K. J. Drake describes Jesus and Divine Christology as a ‘lucid, well-researched, and tightly argued monograph’ that effectively demonstrates clear evidence of the authenticity of Jesus’s self-perception as divine. Drake writes that the rejection or neglect of Jesus’s claims to divinity in historical Jesus studies stands increasingly incongruously with the growing consensus that the earliest Christology portrayed Jesus as a divine being. Duke’s Jimmy Myers finds Pitre’s case for Jesus’s self-presentation as a divine messiah to be compelling and Pitre’s knowledge of Second Temple Judaism obvious, despite some difficult interpretations.

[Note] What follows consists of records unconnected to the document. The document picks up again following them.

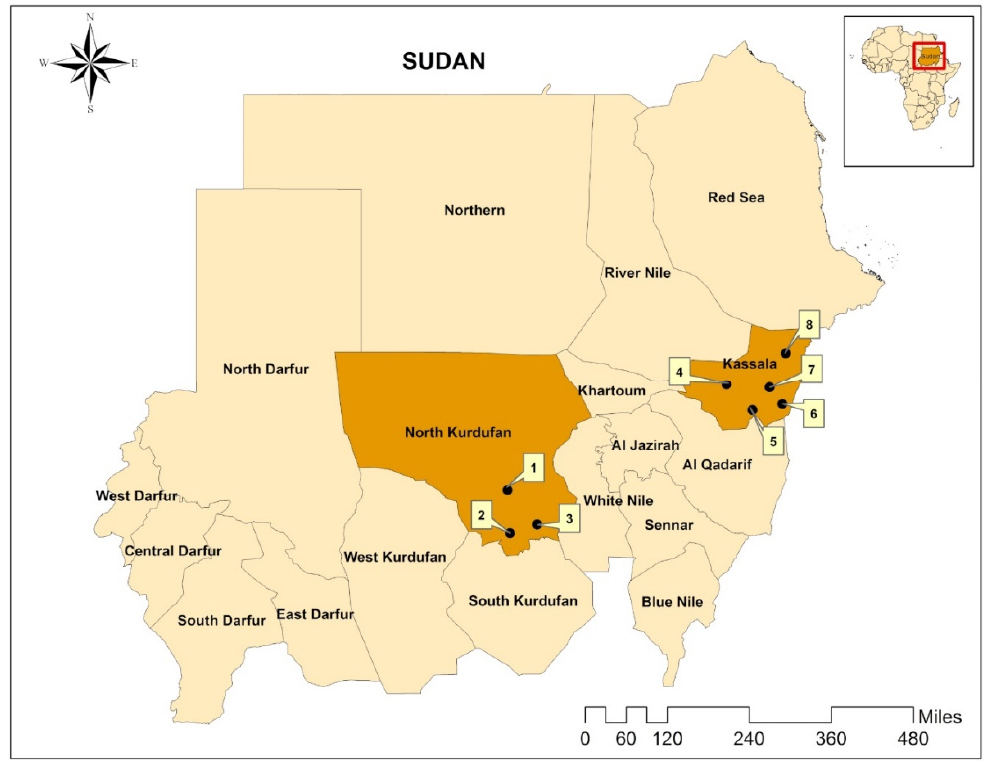
Figure 1. Map showing the location of Sudan in Africa (small map) and the location of the study areas in Sudan (North Kordofan and Kassala states, indicated by orange). Sampling was conducted in Sheikan (1), Al-Rahad (2), Um-Ruwabah (3), West Kassala (4), Kashm el Griba (5), Kassala (6), Aroomah (7) and Wagar (8). The map was created using ArcGIS v. 10 (esri Inc., Redlands, CA, USA).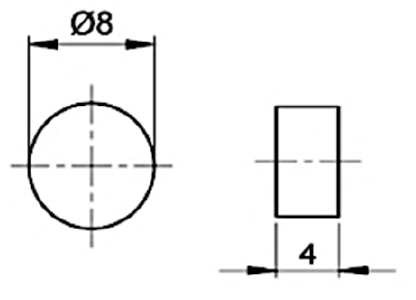
Figure 2. Dimensions of the cylindrical compression sample.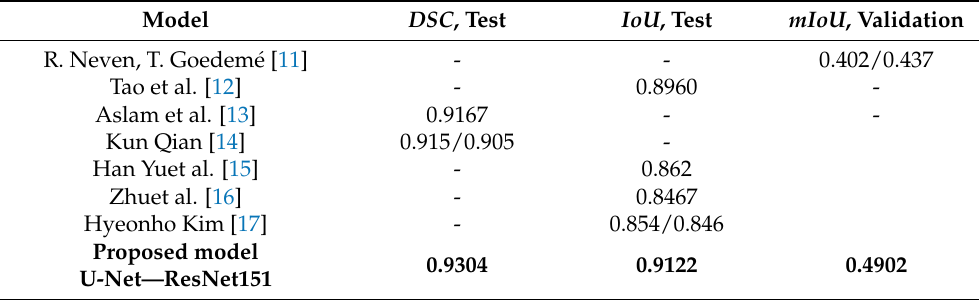
Table 3. Test metrics of the developed model as compared to metrics of similar models for surface damage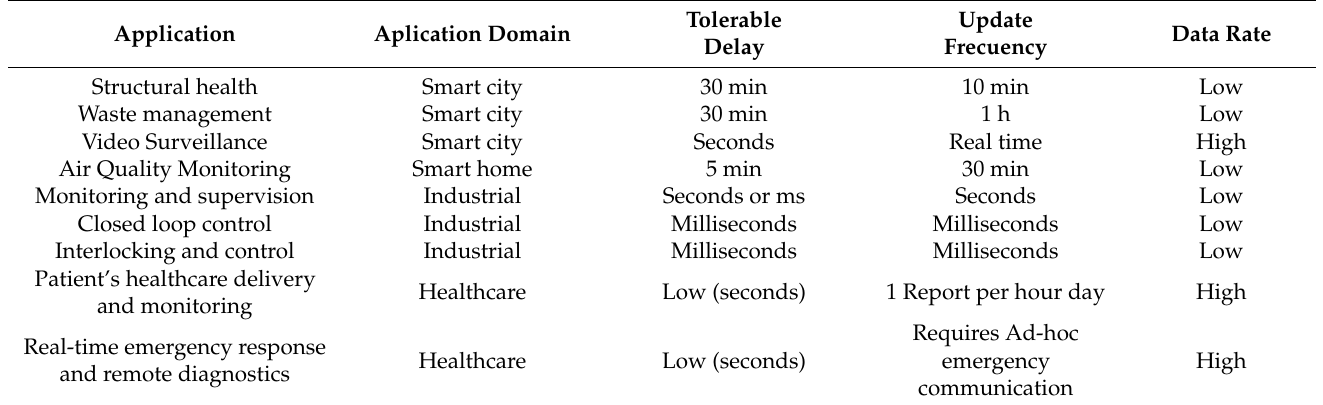
Table 1. General description of features/typical IoT application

Kristin Cox wrote about the same book "Pitre offers a convincing counterpoint to the prevailing opinions in contemporary scholarship." Heejun Yang notes that Pitre's book is acting against the prevailing consensus. Kamy Hanna expressed the same idea. Crisis Magazine wrote "While most contemporary scholars believe Jesus did not claim divinity, most scholars do agree there was a High Christology in the early Church."

The Imaginative Conservative says that Pitre's book The Case for Jesus is a work of apologetics. Trent Horn agrees that Pitre is an apologist.

== Personal life ==
Pitre is a Catholic and lives in Louisiana with his wife, Elizabeth, and their five children.

== Bibliography ==
- Jesus, the Tribulation, and the End of the Exile, Mohr Siebeck, 2005, , ISBN 978-3-16-157488-7.
- Pitre, Brant (2016). "Jesus and the Jewish Roots of the Eucharist: Unlocking the Secrets of the Last Supper"
- Jesus the Bridegroom: The Greatest Love Story Ever Told, Crown Publishing, 2014, ISBN 9780770435455.
- Jesus and the Last Supper, Eerdmans, 2015, ISBN 9780802875334.
- The Case for Jesus: The Biblical and Historical Evidence for Christ, Crown Publishing, 2016, ISBN 9780770435486.
- A Catholic Introduction to the Bible: The Old Testament, Ignatius Press, 2018.
- Pitre, Brant (2018). "Jesus and the Jewish Roots of Mary: Unveiling the Mother of the Messiah"
- Paul, a New Covenant Jew: Rethinking Pauline Theology, co-authored with Michael P. Barber and John A. Kincaid, Eerdmans, 2019, ISBN 9780802873767.
- Introduction to the Spiritual Life: Walking the Path of Prayer with Jesus, Crown Publishing, 2021, ISBN 9780525572763.
- Jesus and Divine Christology, Eerdmans, 2024, ISBN 9780802875129.